**The data**.

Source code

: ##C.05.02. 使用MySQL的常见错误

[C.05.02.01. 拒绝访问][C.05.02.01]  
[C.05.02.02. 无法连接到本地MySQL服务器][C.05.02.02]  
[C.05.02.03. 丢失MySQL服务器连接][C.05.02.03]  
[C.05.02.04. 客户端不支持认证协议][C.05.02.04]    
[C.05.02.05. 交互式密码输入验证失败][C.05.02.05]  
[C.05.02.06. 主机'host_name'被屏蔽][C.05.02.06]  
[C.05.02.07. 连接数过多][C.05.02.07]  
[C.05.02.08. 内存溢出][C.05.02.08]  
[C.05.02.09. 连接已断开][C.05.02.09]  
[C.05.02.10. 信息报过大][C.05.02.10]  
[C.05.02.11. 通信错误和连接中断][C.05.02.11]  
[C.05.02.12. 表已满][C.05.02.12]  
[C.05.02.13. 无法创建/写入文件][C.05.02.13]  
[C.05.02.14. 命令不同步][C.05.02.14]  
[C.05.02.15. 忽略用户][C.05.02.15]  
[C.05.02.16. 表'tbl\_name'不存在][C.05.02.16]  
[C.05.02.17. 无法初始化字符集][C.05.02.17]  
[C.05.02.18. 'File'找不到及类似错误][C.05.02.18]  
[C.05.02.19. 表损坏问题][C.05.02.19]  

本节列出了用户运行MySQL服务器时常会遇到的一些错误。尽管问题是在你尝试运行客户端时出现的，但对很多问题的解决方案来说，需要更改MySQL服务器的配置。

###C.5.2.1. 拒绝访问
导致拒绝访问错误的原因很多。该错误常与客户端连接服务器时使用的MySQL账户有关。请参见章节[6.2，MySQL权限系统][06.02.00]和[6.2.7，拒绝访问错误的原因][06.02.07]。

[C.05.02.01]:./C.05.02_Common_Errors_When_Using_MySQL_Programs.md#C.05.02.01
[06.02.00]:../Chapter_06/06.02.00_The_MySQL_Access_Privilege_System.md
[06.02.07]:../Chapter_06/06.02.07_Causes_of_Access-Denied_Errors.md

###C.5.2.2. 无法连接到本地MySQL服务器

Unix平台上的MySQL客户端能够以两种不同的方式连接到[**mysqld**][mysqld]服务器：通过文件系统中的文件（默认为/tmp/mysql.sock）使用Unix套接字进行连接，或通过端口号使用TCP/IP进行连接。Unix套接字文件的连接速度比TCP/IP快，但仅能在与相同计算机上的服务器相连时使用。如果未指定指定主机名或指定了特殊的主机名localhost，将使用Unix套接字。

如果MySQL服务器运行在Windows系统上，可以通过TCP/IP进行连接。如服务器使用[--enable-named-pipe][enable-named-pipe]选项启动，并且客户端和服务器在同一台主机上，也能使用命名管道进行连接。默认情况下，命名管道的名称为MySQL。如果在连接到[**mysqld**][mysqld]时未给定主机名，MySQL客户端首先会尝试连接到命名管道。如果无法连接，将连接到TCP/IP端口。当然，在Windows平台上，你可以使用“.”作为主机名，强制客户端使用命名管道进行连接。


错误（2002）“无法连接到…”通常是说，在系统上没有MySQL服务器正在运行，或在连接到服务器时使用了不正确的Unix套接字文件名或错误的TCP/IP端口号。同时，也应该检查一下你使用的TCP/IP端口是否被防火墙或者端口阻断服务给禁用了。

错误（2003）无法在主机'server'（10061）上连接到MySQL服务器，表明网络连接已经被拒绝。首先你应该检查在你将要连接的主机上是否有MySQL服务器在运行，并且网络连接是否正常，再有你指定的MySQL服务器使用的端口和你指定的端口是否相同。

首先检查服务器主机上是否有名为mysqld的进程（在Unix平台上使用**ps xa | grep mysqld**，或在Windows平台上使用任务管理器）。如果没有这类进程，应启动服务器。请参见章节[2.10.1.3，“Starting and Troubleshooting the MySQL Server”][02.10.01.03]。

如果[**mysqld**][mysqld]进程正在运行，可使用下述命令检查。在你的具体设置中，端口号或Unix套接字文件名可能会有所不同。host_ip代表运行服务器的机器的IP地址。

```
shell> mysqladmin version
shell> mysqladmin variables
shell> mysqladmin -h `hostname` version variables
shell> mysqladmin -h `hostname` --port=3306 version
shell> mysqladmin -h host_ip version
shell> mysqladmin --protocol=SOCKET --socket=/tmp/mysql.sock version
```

**Problem description**. Using the data above, extract exactly the lines from the one that holds "[C.05.02.04. 客户端不支持认证协议][C.05.02.04]" to the one that holds "Unix平台上的MySQL客", both ends included, and no others.

**Problem solution**.
[C.05.02.04. 客户端不支持认证协议][C.05.02.04]    
[C.05.02.05. 交互式密码输入验证失败][C.05.02.05]  
[C.05.02.06. 主机'host_name'被屏蔽][C.05.02.06]  
[C.05.02.07. 连接数过多][C.05.02.07]  
[C.05.02.08. 内存溢出][C.05.02.08]  
[C.05.02.09. 连接已断开][C.05.02.09]  
[C.05.02.10. 信息报过大][C.05.02.10]  
[C.05.02.11. 通信错误和连接中断][C.05.02.11]  
[C.05.02.12. 表已满][C.05.02.12]  
[C.05.02.13. 无法创建/写入文件][C.05.02.13]  
[C.05.02.14. 命令不同步][C.05.02.14]  
[C.05.02.15. 忽略用户][C.05.02.15]  
[C.05.02.16. 表'tbl\_name'不存在][C.05.02.16]  
[C.05.02.17. 无法初始化字符集][C.05.02.17]  
[C.05.02.18. 'File'找不到及类似错误][C.05.02.18]  
[C.05.02.19. 表损坏问题][C.05.02.19]  

本节列出了用户运行MySQL服务器时常会遇到的一些错误。尽管问题是在你尝试运行客户端时出现的，但对很多问题的解决方案来说，需要更改MySQL服务器的配置。

###C.5.2.1. 拒绝访问
导致拒绝访问错误的原因很多。该错误常与客户端连接服务器时使用的MySQL账户有关。请参见章节[6.2，MySQL权限系统][06.02.00]和[6.2.7，拒绝访问错误的原因][06.02.07]。

[C.05.02.01]:./C.05.02_Common_Errors_When_Using_MySQL_Programs.md#C.05.02.01
[06.02.00]:../Chapter_06/06.02.00_The_MySQL_Access_Privilege_System.md
[06.02.07]:../Chapter_06/06.02.07_Causes_of_Access-Denied_Errors.md

###C.5.2.2. 无法连接到本地MySQL服务器

Unix平台上的MySQL客户端能够以两种不同的方式连接到[**mysqld**][mysqld]服务器：通过文件系统中的文件（默认为/tmp/mysql.sock）使用Unix套接字进行连接，或通过端口号使用TCP/IP进行连接。Unix套接字文件的连接速度比TCP/IP快，但仅能在与相同计算机上的服务器相连时使用。如果未指定指定主机名或指定了特殊的主机名localhost，将使用Unix套接字。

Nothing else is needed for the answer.